Après 40 ans en terre d’architecture, qu’est-ce qui vous fait encore courir ?
Être avec les équipes, « en solution », relancer leurs projets, leur éviter une ornière. Hier, on s’est dit : « Ah là, ça commence à percoler », l’expression d’un client pour ce moment où on entend monter le petit glouglou dans la machine à expresso : les choses se mettent en place, l’image se stabilise, il y a un arrêt sur image. C’est important de fédérer sans perdre le fil de la réflexion et des idées.
Aujourd’hui, vous êtes dans la transmission…
C’est le plus grand des plaisirs, moins grand celui d’être celle qui a le plus de souvenirs et d’expérience pour ficeler un contrat (rires). M3 architectes est née en 1997, je l’ai créée avec Jos Dell et Michel Petit. Aujourd’hui, il y a d’autres associés, Jürgen Simon, Carlos Esteves Duarte et Chantal Baumann, enfin une femme ! Au total, nous sommes une soixantaine, des gens pleins d’énergie avec des profils très différents, celui du petit cow-boy solitaire de mes débuts a disparu. Ce n’est plus une condition de savoir tout faire. Il faut être ouvert, respecter le métier de l’autre et aussi travailler avec les ingénieurs, chose la plus difficile.

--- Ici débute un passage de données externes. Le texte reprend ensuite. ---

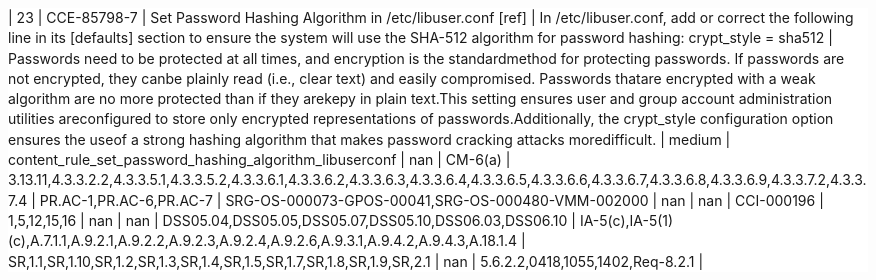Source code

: |  23 | CCE-85798-7 | Set Password Hashing Algorithm in /etc/libuser.conf [ref]                                      | In /etc/libuser.conf, add or correct the following line in its [defaults] section to ensure the system will use the SHA-512 algorithm for password hashing: crypt_style = sha512                                                                                                                                                                                                                                                                                                                                                                                                                                                                                                                                                                                                                                                                                                                                                                                                                                                                                                                                                                                                                                                                                                                                                                                                                                                                                                                                                                                                                                                                                                                                                                                                                                                                                     | Passwords need to be protected at all times, and encryption is the standardmethod for protecting passwords. If passwords are not encrypted, they canbe plainly read (i.e., clear text) and easily compromised. Passwords thatare encrypted with a weak algorithm are no more protected than if they arekepy in plain text.This setting ensures user and group account administration utilities areconfigured to store only encrypted representations of passwords.Additionally, the crypt_style configuration option ensures the useof a strong hashing algorithm that makes password cracking attacks moredifficult.                                                                                                                                                                                                                                                                        | medium     | content_rule_set_password_hashing_algorithm_libuserconf                   | nan            | CM-6(a)                                                               | 3.13.11,4.3.3.2.2,4.3.3.5.1,4.3.3.5.2,4.3.3.6.1,4.3.3.6.2,4.3.3.6.3,4.3.3.6.4,4.3.3.6.5,4.3.3.6.6,4.3.3.6.7,4.3.3.6.8,4.3.3.6.9,4.3.3.7.2,4.3.3.7.4                                 | PR.AC-1,PR.AC-6,PR.AC-7                                                                                         | SRG-OS-000073-GPOS-00041,SRG-OS-000480-VMM-002000                                                                                                                                                                                                                                                                                                                                                                                                                                                                                                                                                                                                                                                                                                                                                      |         nan | nan                   | CCI-000196                                                                                                                                                                      | 1,5,12,15,16                              |       nan | nan                                                                                                                                                                                   | DSS05.04,DSS05.05,DSS05.07,DSS05.10,DSS06.03,DSS06.10                                                                                                                                                                                                       | IA-5(c),IA-5(1)(c),A.7.1.1,A.9.2.1,A.9.2.2,A.9.2.3,A.9.2.4,A.9.2.6,A.9.3.1,A.9.4.2,A.9.4.3,A.18.1.4                                                                                                                                                                                                   | SR,1.1,SR,1.10,SR,1.2,SR,1.3,SR,1.4,SR,1.5,SR,1.7,SR,1.8,SR,1.9,SR,2.1                                                                                                                                  | nan                | 5.6.2.2,0418,1055,1402,Req-8.2.1                                                                                                                                                                  |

Y a-t-il un projet qui reste plus particulièrement gravé en vous ?
La construction du Sofitel Kirchberg, avec Christian Bauer, a été un moment particulier. On a fini le cahier des charges quand j’étais enceinte de mes jumeaux, il y a 32 ans. A la maternité, j’ai reçu un coup de fil et là j’ai su que je ne laisserais pas cet autre bébé seul, cet hôtel je m’en sentais responsable. Il m’a d’ailleurs permis deux autres réalisations sur le même terrain, le Novotel Suites puis le Mama Shelter, le maître d’ouvrage est en effet revenu deux fois vers moi, un cadeau !
En 2022, vous avez été nommée Présidente du LUCA…
J’étais au Conseil de l’Ordre des Architectes quand on a créé la Fondarch pour pouvoir travailler sur des thématiques plus sélectives et accéder à des budgets culturels. Les jeunes sont persuadés que le nom de « fondation » fait riche, alors qu’on a besoin de contributions, elle a donc changé de nom. Le LUCA ne concerne pas seulement l’architecture et l’ingénierie, mais tout ce qui enrichit la réflexion sur le développement durable. Je suis très contente de cette mission, elle est arrivée à un moment un peu chahuté, juste après le Covid, mais depuis elle s’est réalignée sur ses vrais objectifs.
La culture semble occuper une grande place dans votre vie ?
Mon papa, philologue, m’a appris à aimer l’écriture et la lecture et à me construire une bibliothèque très personnelle. Il avait interdit la télé à la maison jusqu’à la Coupe du monde de 78 où il a fini par craquer à cause de mon petit frère (rires). Il jouait aussi de l’orgue et le chant d’opéra, c’était le quiz du dimanche. Devenus pianistes ou violonistes amateurs, mon frère, ma sœur et moi l’étions avec modestie. Plus tard, la peinture et la photographie ont pris plus de place.
Quel architecte vous inspire ?
A mi-parcours, j’ai pris une grosse claque en découvrant le minimalisme et le travail de gens comme Claudio Silvestrin ou John Pawson. Plus récemment, Annabelle Selldorf, que j’ai découverte au hasard d’un voyage aux États-Unis, m’a impressionnée par sa force sereine.